Ministers of the gospel are increasingly preoccupied with peripheral issues. In attempting to be ‘user-friendly’ and relational, the faithful consecutive exposition of the Bible is adamantly ignored or unwittingly sidelined. Consequently the listeners assume that the moral imperatives exist alone without a foundation in the doctrinal indicatives. This in turn leads to a sense of unity with all who happen to share our peripheral concerns about school prayer, home-schooling, debt-free financing or the rest. Untaught congregations are then susceptible to the lie that, although the group down the street disagree with us on the deity of Jesus Christ, they have their heads screwed on when it comes to the pressing political and moral issues and after all, ‘they are very sincere in what they believe’. One of my good friends who is involved in itinerant ministry among young people told me recently of an evangelical gathering of teens where the leaders invited two Mormon elders to speak about Mormonism. The staggering result of this proved to be scores of young people thoroughly confused about what they believe. They wanted to know why, since these well-meaning young men were ‘so sincere’, we should not consider them Christian also. In many situations the problem is that many pastors will not pronounce other ideas and religions wrong.
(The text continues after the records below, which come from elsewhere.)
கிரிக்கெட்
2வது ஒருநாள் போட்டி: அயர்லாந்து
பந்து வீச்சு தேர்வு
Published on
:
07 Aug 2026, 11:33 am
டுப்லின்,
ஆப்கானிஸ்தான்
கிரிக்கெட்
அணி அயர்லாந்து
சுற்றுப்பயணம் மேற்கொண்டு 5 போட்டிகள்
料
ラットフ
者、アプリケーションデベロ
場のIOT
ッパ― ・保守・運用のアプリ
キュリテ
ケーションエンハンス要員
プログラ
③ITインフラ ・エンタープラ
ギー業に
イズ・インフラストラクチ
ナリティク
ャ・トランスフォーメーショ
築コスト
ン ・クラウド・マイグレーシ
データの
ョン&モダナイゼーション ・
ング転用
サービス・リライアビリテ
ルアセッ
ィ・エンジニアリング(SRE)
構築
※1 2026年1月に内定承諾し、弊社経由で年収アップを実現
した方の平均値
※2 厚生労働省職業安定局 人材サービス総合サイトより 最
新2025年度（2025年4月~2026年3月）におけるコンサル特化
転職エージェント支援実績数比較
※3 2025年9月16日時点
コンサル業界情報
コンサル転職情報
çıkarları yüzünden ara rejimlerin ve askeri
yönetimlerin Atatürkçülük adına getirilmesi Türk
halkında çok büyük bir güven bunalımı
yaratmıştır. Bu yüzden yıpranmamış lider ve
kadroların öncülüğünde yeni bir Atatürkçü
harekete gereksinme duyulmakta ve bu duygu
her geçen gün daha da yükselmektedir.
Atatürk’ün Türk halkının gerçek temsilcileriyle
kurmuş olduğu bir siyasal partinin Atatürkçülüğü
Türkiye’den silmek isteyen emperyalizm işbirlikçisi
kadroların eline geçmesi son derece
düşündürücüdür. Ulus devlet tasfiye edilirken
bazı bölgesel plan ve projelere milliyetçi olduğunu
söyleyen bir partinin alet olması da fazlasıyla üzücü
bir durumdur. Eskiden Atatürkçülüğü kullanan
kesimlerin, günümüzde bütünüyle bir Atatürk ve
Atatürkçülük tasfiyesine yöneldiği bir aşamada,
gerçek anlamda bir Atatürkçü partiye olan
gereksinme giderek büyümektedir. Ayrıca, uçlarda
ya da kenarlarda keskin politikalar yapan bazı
Tolerance and exclusiveness
Exclusiveness is the one religious idea that cannot be tolerated and proselytism is a dirty word. We need to face the challenging question put by the late Max Warren, ‘Is the Cross of Calvary really no more than a confusing roundabout sign pointing in every direction, or is it still the place where all men are meant to kneel?’ Consider the over stated value of the ‘Judeo Christian’ agenda which, in its attempt to acknowledge the place of Judaism, is increasingly unwilling to declare unequivocally that there is no other name given under heaven by which men and women will be saved than the name of Jesus.
Consider also the extent to which tolerance is exalted over truth. If Martin Luther were to return and seek to nail his theses to the door today, he would face, not only the challenge of the false system of religion he denounced, but surprisingly and tragically the opposition of many evangelicals for whom the crucial doctrine of justification by faith alone has been marginalized by their concern not to offend those who reject it. After all, ‘They are very sincere people.’ But if we try to please men and win their approval on account of their sincere convictions, we should no longer be the servants of Christ, but those, who, like the Galatians, are in grave danger of embracing a gospel which is no gospel at all.
It is therefore imperative that we identify these and other subtle ways in which this lie is wrapping itself around our convictions and that we determine to root it out. As Don Carson points out so helpfully in The Gagging of God, voices which oppose the truth of the Bible should be accorded courtesy, ‘but if we insist that they be accorded the same authority (after all they are sincere), we are implicitly adopting philosophical pluralism, at the cost of affirming Biblical Christianity.’
Alistair Begg is the senior minister of Parkside Church, Ohio, and is the main speaker at the EMW Aberystwyth Conference this year.